While my finger was going click, click, click taking picture after picture Charlotte
was back to her old tricks and sneaking out the back door, placing a bowl of dog food under the
maple tree not five feet from the house. Even though I lectured her about feeding wild animals,
she figured the damage was already done, I guess. When I caught her in the act and she saw my
furrowed brow, she smiled without apology.
Her voice sang, “Darlin’, you know all critters have to eat. Rats are God’s children, too.”
#
As the noon day horn pierced the sky on my first day back on Long Island, I paused.
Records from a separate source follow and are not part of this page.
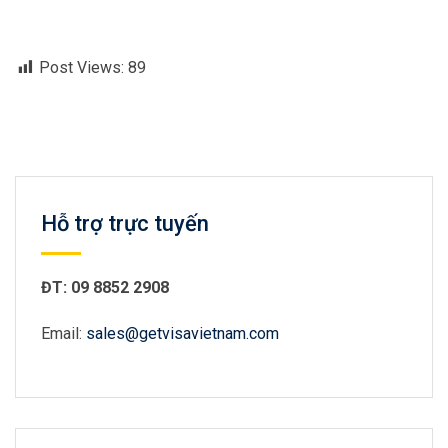
Post Views:
89
Hỗ trợ trực tuyến
ĐT: 09 8852 2908
Email:
sales@getvisavietnam.com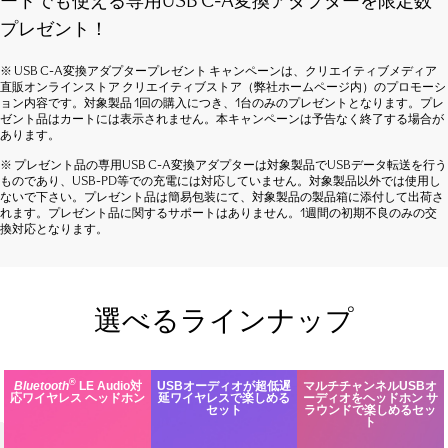
ートでも使える専用USB C-A変換アダプターを限定数
プレゼント！
※ USB C-A変換アダプタープレゼント キャンペーンは、クリエイティブメディア
直販オンラインストア クリエイティブストア（弊社ホームページ内）のプロモーシ
ョン内容です。対象製品 1回の購入につき、1台のみのプレゼントとなります。プレ
ゼント品はカートには表示されません。本キャンペーンは予告なく終了する場合が
あります。
※ プレゼント品の専用USB C-A変換アダプターは対象製品でUSBデータ転送を行う
ものであり、USB-PD等での充電には対応していません。対象製品以外では使用し
ないで下さい。プレゼント品は簡易包装にて、対象製品の製品箱に添付して出荷さ
れます。プレゼント品に関するサポートはありません。1週間の初期不良のみの交
換対応となります。
選べるラインナップ
®
Bluetooth
LE Audio対
USBオーディオが超低遅
マルチチャンネルUSBオ
応ワイヤレス ヘッドホン
延ワイヤレスで楽しめる
ーディオをヘッドホン サ
セット
ラウンドで楽しめるセッ
ト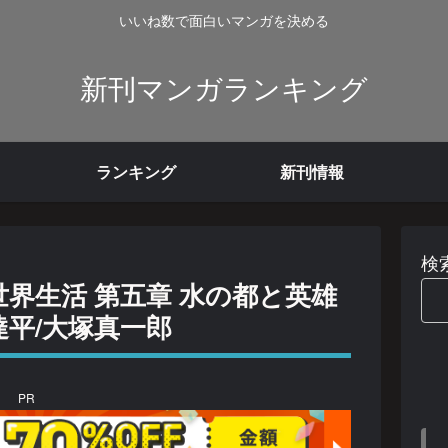
いいね数で面白いマンガを決める
新刊マンガランキング
ランキング
新刊情報
検
世界生活 第五章 水の都と英雄
達平/大塚真一郎
PR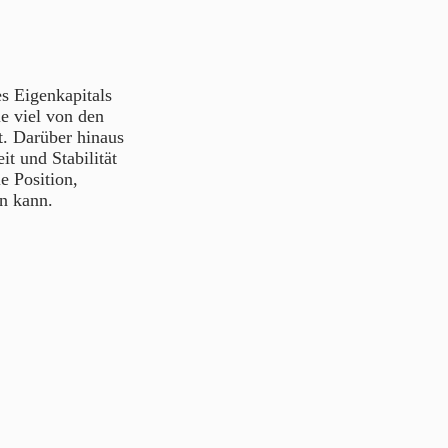
s Eigenkapitals
e viel von den
t. Darüber hinaus
it und Stabilität
e Position,
n kann.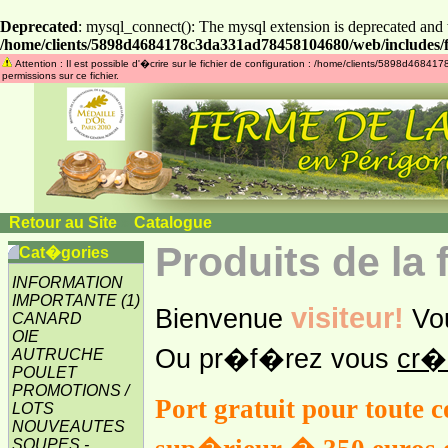
Deprecated
: mysql_connect(): The mysql extension is deprecated and 
/home/clients/5898d4684178c3da331ad78458104680/web/includes/f
Attention : Il est possible d'�crire sur le fichier de configuration : /home/clients/5898d46
permissions sur ce fichier.
Retour au Site
»
Catalogue
Produits de la
Cat�gories
INFORMATION
IMPORTANTE
(1)
visiteur!
Bienvenue
Vo
CANARD
OIE
Ou pr�f�rez vous
cr�
AUTRUCHE
POULET
PROMOTIONS /
Port gratuit pour toute
LOTS
NOUVEAUTES
SOUPES -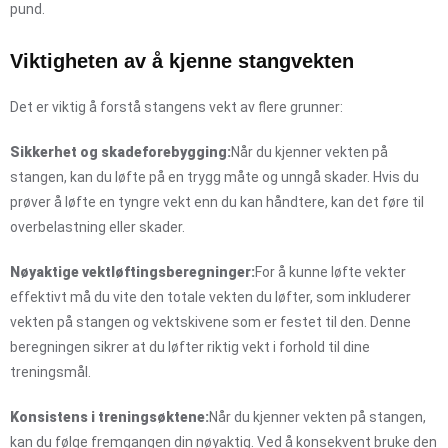
pund.
Viktigheten av å kjenne stangvekten
Det er viktig å forstå stangens vekt av flere grunner:
Sikkerhet og skadeforebygging:
Når du kjenner vekten på
stangen, kan du løfte på en trygg måte og unngå skader. Hvis du
prøver å løfte en tyngre vekt enn du kan håndtere, kan det føre til
overbelastning eller skader.
Nøyaktige vektløftingsberegninger:
For å kunne løfte vekter
effektivt må du vite den totale vekten du løfter, som inkluderer
vekten på stangen og vektskivene som er festet til den. Denne
beregningen sikrer at du løfter riktig vekt i forhold til dine
treningsmål.
Konsistens i treningsøktene:
Når du kjenner vekten på stangen,
kan du følge fremgangen din nøyaktig. Ved å konsekvent bruke den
I
thought it funny (but not haha funny) that I didn’t cry at either of my parent’s funerals. I had
been a stoic void of emotion, like a lifeless doll. Now here, in the family house the memories
nudged my true feelings. My breath slowed while my arms crossed against my chest. I let the
tears fall from my eyes and bathe me as if being christened by something that was deep in my
heart but not able to be fully realized.